··· Given entries ···

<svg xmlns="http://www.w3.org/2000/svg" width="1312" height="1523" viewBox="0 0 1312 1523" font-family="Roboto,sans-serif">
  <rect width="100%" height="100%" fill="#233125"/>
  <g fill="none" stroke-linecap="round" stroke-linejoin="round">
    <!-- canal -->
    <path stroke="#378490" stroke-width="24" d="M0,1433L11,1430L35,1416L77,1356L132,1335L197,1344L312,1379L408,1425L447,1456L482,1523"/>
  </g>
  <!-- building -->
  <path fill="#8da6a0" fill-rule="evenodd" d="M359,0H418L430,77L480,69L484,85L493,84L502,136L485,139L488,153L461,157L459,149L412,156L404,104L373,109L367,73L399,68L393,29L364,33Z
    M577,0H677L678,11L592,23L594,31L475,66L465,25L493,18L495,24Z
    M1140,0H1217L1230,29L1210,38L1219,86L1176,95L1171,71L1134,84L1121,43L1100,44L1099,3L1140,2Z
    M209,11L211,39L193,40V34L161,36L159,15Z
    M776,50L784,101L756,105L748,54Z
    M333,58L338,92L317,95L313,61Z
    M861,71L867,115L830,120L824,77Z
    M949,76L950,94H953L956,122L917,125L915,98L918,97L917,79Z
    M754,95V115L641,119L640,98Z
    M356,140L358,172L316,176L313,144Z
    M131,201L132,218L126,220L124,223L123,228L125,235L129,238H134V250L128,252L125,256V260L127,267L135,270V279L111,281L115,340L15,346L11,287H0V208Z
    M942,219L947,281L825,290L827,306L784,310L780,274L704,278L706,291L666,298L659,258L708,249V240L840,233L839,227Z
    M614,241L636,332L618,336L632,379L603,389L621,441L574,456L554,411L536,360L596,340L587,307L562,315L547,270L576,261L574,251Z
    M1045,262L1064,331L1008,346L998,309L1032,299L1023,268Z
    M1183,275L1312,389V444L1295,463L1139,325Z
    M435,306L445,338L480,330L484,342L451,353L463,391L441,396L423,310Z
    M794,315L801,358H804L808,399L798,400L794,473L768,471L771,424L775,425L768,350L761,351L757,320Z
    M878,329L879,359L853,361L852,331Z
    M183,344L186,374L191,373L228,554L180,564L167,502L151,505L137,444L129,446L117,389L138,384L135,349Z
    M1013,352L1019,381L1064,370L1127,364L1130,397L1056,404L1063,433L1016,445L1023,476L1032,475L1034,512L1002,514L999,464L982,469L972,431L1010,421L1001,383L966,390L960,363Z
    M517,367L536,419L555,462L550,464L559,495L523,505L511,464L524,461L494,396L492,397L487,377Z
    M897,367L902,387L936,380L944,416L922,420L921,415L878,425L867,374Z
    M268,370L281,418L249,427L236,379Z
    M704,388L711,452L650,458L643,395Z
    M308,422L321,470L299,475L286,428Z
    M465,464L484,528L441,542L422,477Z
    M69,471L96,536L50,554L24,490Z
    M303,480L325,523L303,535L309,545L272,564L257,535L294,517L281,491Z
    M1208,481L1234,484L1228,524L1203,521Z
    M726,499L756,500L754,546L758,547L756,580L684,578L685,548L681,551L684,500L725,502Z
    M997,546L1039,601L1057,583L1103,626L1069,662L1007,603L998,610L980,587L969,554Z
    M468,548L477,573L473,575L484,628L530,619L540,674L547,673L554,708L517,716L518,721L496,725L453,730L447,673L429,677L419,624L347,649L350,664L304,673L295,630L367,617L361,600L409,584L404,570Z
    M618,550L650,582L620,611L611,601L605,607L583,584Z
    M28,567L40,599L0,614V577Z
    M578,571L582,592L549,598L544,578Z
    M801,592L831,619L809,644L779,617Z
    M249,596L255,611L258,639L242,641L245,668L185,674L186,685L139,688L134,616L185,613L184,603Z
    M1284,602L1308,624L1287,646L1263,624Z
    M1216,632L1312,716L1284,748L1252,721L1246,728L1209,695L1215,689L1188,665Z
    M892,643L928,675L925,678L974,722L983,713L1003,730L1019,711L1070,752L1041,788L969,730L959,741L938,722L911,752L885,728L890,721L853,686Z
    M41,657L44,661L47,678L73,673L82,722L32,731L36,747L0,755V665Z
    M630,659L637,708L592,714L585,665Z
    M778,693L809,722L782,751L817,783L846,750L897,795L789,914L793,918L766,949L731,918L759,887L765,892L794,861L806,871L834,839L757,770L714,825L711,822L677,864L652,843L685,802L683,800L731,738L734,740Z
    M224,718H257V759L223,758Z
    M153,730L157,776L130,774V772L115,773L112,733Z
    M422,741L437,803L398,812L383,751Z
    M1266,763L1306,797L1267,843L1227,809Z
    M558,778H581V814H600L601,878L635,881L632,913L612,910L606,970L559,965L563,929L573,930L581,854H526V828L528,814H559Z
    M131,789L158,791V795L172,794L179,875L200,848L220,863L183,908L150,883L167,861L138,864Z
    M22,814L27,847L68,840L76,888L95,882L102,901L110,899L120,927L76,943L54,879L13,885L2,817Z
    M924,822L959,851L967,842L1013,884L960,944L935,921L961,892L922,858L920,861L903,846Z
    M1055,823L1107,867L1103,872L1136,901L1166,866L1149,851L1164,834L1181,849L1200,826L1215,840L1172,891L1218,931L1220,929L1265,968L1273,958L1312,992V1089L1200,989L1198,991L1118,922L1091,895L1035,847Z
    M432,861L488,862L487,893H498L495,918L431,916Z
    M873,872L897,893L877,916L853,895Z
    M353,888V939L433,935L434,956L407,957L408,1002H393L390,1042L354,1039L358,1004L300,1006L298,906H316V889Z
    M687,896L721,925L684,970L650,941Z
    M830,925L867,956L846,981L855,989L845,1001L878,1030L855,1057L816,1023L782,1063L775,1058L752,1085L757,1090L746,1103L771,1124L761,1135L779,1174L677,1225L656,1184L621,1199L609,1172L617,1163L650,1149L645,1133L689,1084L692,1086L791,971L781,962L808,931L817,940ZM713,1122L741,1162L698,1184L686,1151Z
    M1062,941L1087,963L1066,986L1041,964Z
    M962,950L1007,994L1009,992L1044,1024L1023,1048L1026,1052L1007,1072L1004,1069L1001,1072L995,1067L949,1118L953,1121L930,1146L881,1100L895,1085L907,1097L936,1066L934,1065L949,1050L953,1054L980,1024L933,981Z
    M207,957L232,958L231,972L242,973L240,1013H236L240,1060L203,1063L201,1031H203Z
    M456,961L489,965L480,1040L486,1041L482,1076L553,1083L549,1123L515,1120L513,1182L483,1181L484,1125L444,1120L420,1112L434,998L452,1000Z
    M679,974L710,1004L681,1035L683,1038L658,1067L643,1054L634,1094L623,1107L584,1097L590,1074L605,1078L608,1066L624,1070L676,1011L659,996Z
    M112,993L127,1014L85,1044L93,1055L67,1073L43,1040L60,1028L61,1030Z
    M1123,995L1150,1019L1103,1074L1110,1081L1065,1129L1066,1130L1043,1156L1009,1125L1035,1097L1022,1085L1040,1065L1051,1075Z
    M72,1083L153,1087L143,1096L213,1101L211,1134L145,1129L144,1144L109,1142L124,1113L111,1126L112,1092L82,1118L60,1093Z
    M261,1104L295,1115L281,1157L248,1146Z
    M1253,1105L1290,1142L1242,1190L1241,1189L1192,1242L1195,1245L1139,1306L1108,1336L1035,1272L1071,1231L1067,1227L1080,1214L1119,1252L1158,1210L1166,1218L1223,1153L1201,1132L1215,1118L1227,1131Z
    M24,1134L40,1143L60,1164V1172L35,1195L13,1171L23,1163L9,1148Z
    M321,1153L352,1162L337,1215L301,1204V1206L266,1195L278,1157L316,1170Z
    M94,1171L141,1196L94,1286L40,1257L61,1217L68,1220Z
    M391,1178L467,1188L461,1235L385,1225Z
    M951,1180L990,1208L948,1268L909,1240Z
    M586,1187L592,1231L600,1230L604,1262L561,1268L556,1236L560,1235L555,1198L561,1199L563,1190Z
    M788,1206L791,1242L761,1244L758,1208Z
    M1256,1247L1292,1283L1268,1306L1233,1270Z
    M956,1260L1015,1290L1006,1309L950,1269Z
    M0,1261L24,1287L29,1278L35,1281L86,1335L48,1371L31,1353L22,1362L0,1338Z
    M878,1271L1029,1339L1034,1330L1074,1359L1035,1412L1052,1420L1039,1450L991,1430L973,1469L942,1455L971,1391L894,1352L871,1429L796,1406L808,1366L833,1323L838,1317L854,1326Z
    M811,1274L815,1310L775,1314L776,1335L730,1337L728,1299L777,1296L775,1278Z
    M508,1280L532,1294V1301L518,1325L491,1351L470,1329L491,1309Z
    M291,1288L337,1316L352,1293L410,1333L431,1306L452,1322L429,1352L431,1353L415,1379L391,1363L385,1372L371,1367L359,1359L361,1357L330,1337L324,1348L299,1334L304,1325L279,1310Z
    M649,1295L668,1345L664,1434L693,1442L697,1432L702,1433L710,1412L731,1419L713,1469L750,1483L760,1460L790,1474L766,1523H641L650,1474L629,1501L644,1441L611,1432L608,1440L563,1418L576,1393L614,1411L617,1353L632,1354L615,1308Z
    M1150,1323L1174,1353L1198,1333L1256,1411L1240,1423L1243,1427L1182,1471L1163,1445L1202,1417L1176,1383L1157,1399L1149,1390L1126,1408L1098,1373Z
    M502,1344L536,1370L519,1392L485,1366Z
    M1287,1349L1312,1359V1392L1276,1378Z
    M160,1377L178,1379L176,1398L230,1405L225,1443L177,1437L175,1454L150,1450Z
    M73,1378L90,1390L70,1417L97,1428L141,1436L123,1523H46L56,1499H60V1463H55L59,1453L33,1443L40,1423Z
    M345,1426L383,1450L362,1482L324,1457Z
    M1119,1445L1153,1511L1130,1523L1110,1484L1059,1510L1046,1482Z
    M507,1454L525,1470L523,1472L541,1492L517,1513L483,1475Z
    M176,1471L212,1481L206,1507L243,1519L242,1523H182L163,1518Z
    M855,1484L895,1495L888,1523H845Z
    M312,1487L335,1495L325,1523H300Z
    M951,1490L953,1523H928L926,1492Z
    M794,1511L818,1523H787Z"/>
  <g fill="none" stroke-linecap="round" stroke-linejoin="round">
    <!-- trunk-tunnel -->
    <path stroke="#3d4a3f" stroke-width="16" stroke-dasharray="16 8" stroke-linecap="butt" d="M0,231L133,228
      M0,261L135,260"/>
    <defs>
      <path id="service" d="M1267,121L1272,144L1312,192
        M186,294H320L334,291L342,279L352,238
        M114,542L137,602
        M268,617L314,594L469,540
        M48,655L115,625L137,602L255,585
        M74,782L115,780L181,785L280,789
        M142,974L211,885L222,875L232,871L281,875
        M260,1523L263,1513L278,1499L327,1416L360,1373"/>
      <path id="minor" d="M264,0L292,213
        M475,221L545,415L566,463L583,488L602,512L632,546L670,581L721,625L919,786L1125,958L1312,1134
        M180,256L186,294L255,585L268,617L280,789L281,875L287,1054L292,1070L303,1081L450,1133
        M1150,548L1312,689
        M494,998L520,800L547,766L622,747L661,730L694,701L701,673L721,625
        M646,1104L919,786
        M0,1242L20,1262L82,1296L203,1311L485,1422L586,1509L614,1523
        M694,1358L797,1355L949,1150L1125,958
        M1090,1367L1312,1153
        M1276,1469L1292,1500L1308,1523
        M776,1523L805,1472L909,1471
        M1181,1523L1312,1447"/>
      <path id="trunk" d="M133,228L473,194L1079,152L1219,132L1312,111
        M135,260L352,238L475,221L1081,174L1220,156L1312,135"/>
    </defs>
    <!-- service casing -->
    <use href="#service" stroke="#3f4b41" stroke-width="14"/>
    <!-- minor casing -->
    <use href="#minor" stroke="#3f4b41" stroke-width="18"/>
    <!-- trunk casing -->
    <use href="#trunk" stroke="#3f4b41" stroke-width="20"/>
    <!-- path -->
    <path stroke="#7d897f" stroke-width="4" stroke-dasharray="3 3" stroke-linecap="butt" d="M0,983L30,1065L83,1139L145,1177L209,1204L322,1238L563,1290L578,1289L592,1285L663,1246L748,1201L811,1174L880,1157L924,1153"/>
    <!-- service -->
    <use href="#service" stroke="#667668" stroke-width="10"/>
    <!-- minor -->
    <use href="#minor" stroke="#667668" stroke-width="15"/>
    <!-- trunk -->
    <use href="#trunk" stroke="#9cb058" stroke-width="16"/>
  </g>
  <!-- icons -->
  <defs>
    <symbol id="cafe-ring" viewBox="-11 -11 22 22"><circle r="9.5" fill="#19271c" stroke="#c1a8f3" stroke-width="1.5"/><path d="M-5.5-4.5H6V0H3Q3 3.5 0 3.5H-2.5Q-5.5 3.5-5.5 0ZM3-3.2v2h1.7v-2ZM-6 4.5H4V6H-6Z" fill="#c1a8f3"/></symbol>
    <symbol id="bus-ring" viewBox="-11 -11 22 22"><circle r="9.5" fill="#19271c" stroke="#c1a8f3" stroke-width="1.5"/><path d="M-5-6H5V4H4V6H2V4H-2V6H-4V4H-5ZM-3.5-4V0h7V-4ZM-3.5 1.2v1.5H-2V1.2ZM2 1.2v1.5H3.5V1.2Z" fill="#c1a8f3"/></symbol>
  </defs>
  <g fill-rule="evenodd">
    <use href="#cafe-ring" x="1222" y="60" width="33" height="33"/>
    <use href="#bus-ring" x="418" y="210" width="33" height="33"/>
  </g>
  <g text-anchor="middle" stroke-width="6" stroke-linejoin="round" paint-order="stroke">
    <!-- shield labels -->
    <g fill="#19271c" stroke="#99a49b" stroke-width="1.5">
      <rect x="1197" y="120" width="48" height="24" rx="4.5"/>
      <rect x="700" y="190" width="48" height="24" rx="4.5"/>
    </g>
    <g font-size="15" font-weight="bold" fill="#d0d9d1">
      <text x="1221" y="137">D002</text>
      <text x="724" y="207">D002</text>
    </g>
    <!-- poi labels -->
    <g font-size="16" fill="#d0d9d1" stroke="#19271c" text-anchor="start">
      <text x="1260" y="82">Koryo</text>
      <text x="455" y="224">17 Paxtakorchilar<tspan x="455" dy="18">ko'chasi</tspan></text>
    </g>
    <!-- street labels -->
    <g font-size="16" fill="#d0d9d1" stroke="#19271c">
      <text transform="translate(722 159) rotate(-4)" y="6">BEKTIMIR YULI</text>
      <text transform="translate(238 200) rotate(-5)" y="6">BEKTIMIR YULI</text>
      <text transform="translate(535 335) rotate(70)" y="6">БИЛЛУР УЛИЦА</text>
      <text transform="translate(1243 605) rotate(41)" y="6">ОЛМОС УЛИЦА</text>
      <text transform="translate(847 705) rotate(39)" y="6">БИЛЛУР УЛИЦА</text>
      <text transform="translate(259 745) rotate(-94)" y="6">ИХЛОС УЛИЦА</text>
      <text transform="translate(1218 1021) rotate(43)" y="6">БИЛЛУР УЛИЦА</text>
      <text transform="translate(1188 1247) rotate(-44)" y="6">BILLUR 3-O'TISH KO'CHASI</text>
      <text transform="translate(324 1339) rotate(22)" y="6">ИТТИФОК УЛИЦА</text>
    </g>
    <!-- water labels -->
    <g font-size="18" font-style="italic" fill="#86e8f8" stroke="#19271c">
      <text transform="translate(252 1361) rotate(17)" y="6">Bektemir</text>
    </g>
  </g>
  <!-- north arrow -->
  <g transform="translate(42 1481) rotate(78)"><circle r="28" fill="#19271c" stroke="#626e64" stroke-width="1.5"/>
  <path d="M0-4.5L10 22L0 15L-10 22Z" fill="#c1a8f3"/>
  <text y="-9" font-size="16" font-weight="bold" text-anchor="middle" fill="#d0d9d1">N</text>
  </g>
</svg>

···

Give back, word for word, only the lines above from the line holding "M1119,1445L1153,1511L1130,1523L1110,1484L1059,1510L1046,1482Z" to the line holding "M142,974L211,885L222,875L232,871L281,875", both included.

    M1119,1445L1153,1511L1130,1523L1110,1484L1059,1510L1046,1482Z
    M507,1454L525,1470L523,1472L541,1492L517,1513L483,1475Z
    M176,1471L212,1481L206,1507L243,1519L242,1523H182L163,1518Z
    M855,1484L895,1495L888,1523H845Z
    M312,1487L335,1495L325,1523H300Z
    M951,1490L953,1523H928L926,1492Z
    M794,1511L818,1523H787Z"/>
  <g fill="none" stroke-linecap="round" stroke-linejoin="round">
    <!-- trunk-tunnel -->
    <path stroke="#3d4a3f" stroke-width="16" stroke-dasharray="16 8" stroke-linecap="butt" d="M0,231L133,228
      M0,261L135,260"/>
    <defs>
      <path id="service" d="M1267,121L1272,144L1312,192
        M186,294H320L334,291L342,279L352,238
        M114,542L137,602
        M268,617L314,594L469,540
        M48,655L115,625L137,602L255,585
        M74,782L115,780L181,785L280,789
        M142,974L211,885L222,875L232,871L281,875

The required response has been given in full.